Assessment of reporting biases
We will assess for selective outcome reporting by comparing outcomes measured with those reported in full-text publications. For trials with multiple publications, including conference abstracts and full-text publications, we will examine all available study reports for consistency in description of methods and outcomes.
When we are able to include 10 or more studies in a meta-analysis, we will display and examine a funnel plot for evidence of potential publication bias.
We will determine whether data synthesis can be done by investigating study characteristics for clinical heterogeneity, risk of bias for methodological heterogeneity, and the Chi2 test, I2 values and overlap of confidence intervals for statistical heterogeneity.

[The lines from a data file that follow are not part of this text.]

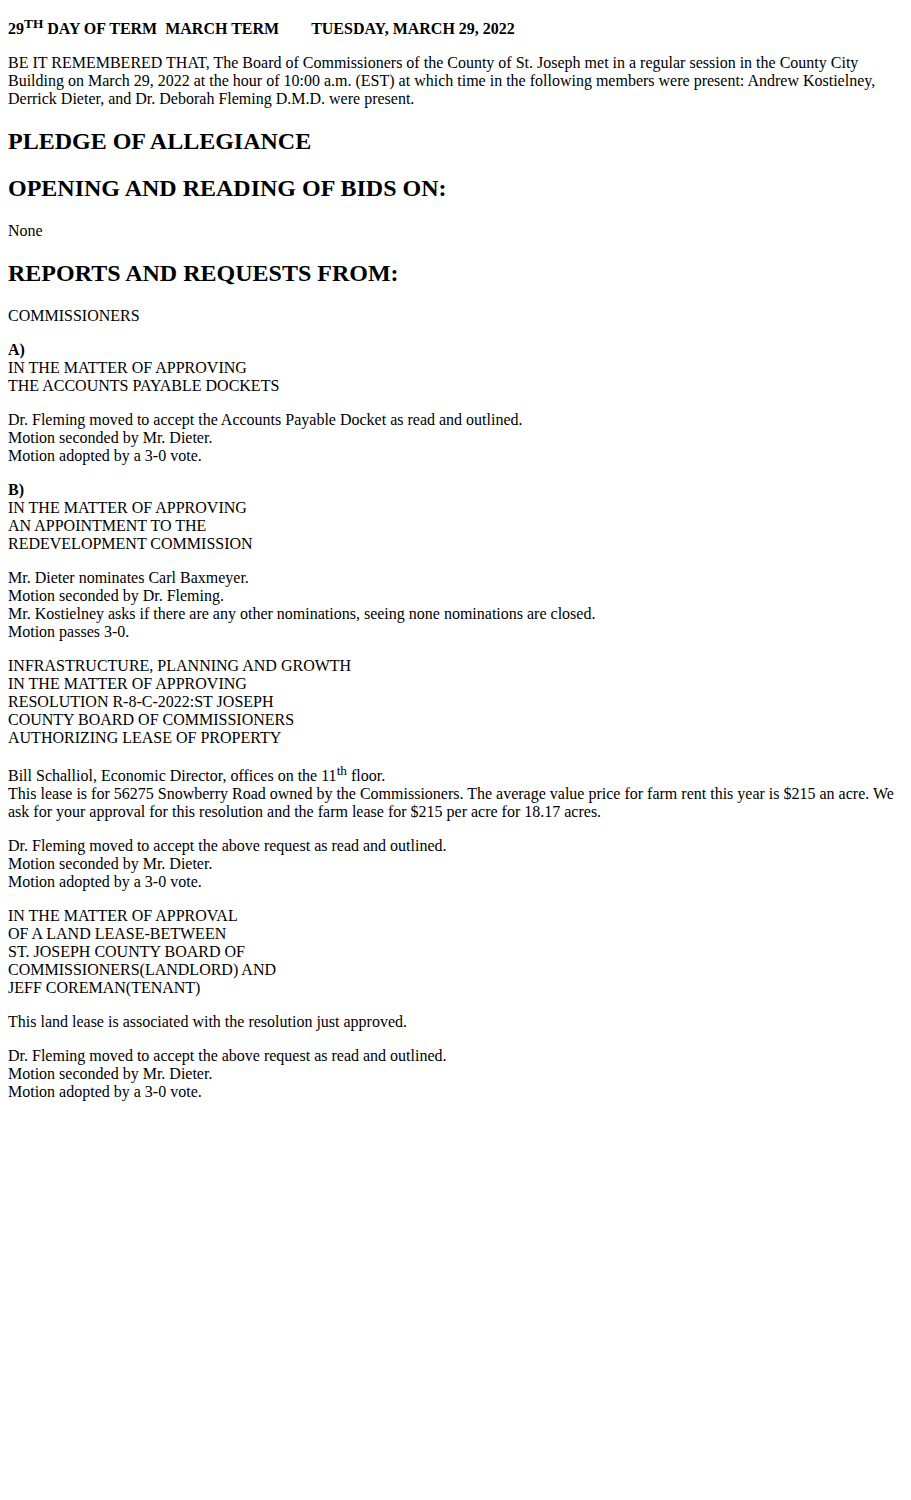29TH DAY OF TERM MARCH TERM TUESDAY, MARCH 29, 2022
BE IT REMEMBERED THAT, The Board of Commissioners of the County of St. Joseph met in a regular session in the County City Building on March 29, 2022 at the hour of 10:00 a.m. (EST) at which time in the following members were present: Andrew Kostielney, Derrick Dieter, and Dr. Deborah Fleming D.M.D. were present.
PLEDGE OF ALLEGIANCE
OPENING AND READING OF BIDS ON:
None
REPORTS AND REQUESTS FROM:
COMMISSIONERS
A)
IN THE MATTER OF APPROVING
THE ACCOUNTS PAYABLE DOCKETS
Dr. Fleming moved to accept the Accounts Payable Docket as read and outlined.
Motion seconded by Mr. Dieter.
Motion adopted by a 3-0 vote.
B)
IN THE MATTER OF APPROVING
AN APPOINTMENT TO THE
REDEVELOPMENT COMMISSION
Mr. Dieter nominates Carl Baxmeyer.
Motion seconded by Dr. Fleming.
Mr. Kostielney asks if there are any other nominations, seeing none nominations are closed.
Motion passes 3-0.
INFRASTRUCTURE, PLANNING AND GROWTH
IN THE MATTER OF APPROVING
RESOLUTION R-8-C-2022:ST JOSEPH
COUNTY BOARD OF COMMISSIONERS
AUTHORIZING LEASE OF PROPERTY
Bill Schalliol, Economic Director, offices on the 11th floor.
This lease is for 56275 Snowberry Road owned by the Commissioners. The average value price for farm rent this year is $215 an acre. We ask for your approval for this resolution and the farm lease for $215 per acre for 18.17 acres.
Dr. Fleming moved to accept the above request as read and outlined.
Motion seconded by Mr. Dieter.
Motion adopted by a 3-0 vote.
IN THE MATTER OF APPROVAL
OF A LAND LEASE-BETWEEN
ST. JOSEPH COUNTY BOARD OF
COMMISSIONERS(LANDLORD) AND
JEFF COREMAN(TENANT)
This land lease is associated with the resolution just approved.
Dr. Fleming moved to accept the above request as read and outlined.
Motion seconded by Mr. Dieter.
Motion adopted by a 3-0 vote.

Specifically, when the I2 value is greater than 50% and overlap of confidence intervals is poor, we will consider substantial statistical heterogeneity to be present and we will perform meta-analysis. On the other hand, when no substantial clinical, methodological, or statistical heterogeneity is detected, we will combine data in meta-analysis. We will use a fixed-effect model when there are fewer than three studies and a random-effects model when there are three or more studies included in meta-analysis.
For economic data, we will describe costs associated with each treatment group (i.e., costs of surgical procedure and associated medical costs) and provide a narrative summary of cost-effectiveness measures including incremental cost-effectiveness ratio (ICER). If formal model-based cost-effectiveness analyses were performed, we will discuss the uncertainty in the model estimates stemming from assumptions made for model parameters and discuss any corresponding sensitivity analyses.
Subgroup analysis and investigation of heterogeneity
When sufficient data are available we will perform subgroup analyses based on whether probing was conducted in the office setting or in an outpatient hospital setting under general anesthesia. We also will examine whether probing was conducted in children less than 18 months of age compared to children 18 months of age and older.
When sufficient data are available we will examine the effect of excluding studies classified as being at high risk of bias for incomplete outcome data and selective outcome reporting. We also will examine the effect of excluding industry-funded studies and quasi-randomized trials.